Extract:
** Begin **

So Lom and Dom are not much good to us, and still less the preferred Romanian term, Tsingani, which the Loms and Doms reportedly heartily dislike. It still seems to me that ‘gyppo’ and ‘pikey’ are useful means of lumping them all together — but then one supposes that they would prefer not to be all lumped together, except when it is to make the case that they are similarly oppressed and persecuted by people like me.

I have spent some time on the question of nomenclature because, firstly, it seems to be open season on these people, whatever it is you want to call them. And secondly because from January, thousands upon thousands more of them will be arriving in the UK from Bulgaria and Romania, much to the absolute delight of the governments of Bulgaria and Romania. European Union work restrictions on these people expire on New Year’s Day and, despite unbiased and non-partisan BBC news reports that very few will actually come over here and those who do will be absolutely bloody lovely people, our own government is bracing itself for somewhere in the region of 50,000, not all of whom will be fully qualified neurosurgeons or Stakhanovite plasterers. The advance party of these hordes is still camped out somewhere near Park Lane in a sort of shanty-hamlet. Just wait, just wait. The French authorities recently evicted thousands from a campsite near Marseilles and the scene left behind brought to mind the sort of thing you might see in Rwanda or, at best, Manila. Whatever — it seems only right to me that as we prepare to welcome these valuable incomers (as the Romanian ambassador puts it, guffawing behind his hand) we should settle upon a name for them all, or we will be left only with confusion.

** End **

Records provided:
** Begin **

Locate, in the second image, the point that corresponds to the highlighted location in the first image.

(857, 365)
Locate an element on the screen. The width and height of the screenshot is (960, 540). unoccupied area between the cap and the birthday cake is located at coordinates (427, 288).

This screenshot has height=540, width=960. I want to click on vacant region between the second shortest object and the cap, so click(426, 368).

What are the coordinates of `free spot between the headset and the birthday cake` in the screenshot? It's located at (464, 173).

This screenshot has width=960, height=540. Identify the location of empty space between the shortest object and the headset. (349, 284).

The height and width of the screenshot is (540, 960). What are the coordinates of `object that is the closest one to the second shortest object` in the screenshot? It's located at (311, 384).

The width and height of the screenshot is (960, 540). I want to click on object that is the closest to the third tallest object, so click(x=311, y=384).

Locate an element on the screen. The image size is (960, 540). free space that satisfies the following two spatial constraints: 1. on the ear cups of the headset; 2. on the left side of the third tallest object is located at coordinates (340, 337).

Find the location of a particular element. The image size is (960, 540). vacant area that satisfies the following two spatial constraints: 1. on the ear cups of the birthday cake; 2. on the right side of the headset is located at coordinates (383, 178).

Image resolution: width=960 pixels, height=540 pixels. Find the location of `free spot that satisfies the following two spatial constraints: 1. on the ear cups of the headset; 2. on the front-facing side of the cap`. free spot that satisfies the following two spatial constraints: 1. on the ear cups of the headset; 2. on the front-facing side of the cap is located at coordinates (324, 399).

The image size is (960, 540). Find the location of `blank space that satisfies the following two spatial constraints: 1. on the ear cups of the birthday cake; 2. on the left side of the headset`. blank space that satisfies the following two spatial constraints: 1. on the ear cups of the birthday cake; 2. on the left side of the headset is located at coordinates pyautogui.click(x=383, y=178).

** End **

Required work:
• A. Render this sentence from the extract on nomenclature into Spanish: "I have spent some time on the question of nomenclature because, firstly, it seems to be open season on these people, whatever it is you want to call them."
• B. Answer these from the extract on nomenclature:
(i) Which Romanian term do the Loms and Doms reportedly dislike?
(ii) Roughly how many arrivals is the UK government bracing itself for?
(iii) Near which French city did the authorities evict thousands from a campsite?
• C. Carry on the extract on nomenclature from its final sentence.
The material plays no part in what is asked here.

Expected responses:
• A. He dedicado algún tiempo a la cuestión de la nomenclatura porque, en primer lugar, parece que hay vía libre para atacar a esta gente, como sea que se la quiera llamar.

• B.
(i) Tsingani
(ii) Somewhere in the region of 50,000
(iii) Marseilles

• C.
So, little Maria, aged four or five, nobody is very sure, but a ‘blonde’ and ‘blue-eyed’ (i.e. not Roma, or Romani, or static traveller) ‘angel’ was allegedly abducted by Hristov Salis and his fragrant partner Eleftheria Dimopoulou and used for begging. She was held by them at some ghastly campsite in northern Greece. During the raid on the site the Greek police discovered the usual haul of a gun, bullets, knives, stolen credit cards, cameras, laptop computers and of course drugs. The story is front-page news from Thessalonika to Dublin, partly, I suppose, because it is what people commonly think the travellers get up to; it invokes that Europe-wide nursery tale of the gypsies in the wood who will spirit you away. Well, occasionally it seems they will. The story has particular resonance in the UK because of the similarities between Maria and another abducted girl, Madeleine McCann — plus, of course, the arrests of several travellers on charges of slavery is still in our minds.

Not all travellers abduct little girls or enslave people, of course; but there is a profound antipathy towards them for other aspects of their behaviour all the way across Europe, especially in the centre of the continent and in the east. That is one reason why they will be flocking to the UK as soon as they are allowed — so we’d better sort out what it is we should call them.

An earlier version of this article said that the couple accused of abducting Maria had claimed they paid £850 for her. This claim was in fact made by a neighbour rather than the couple.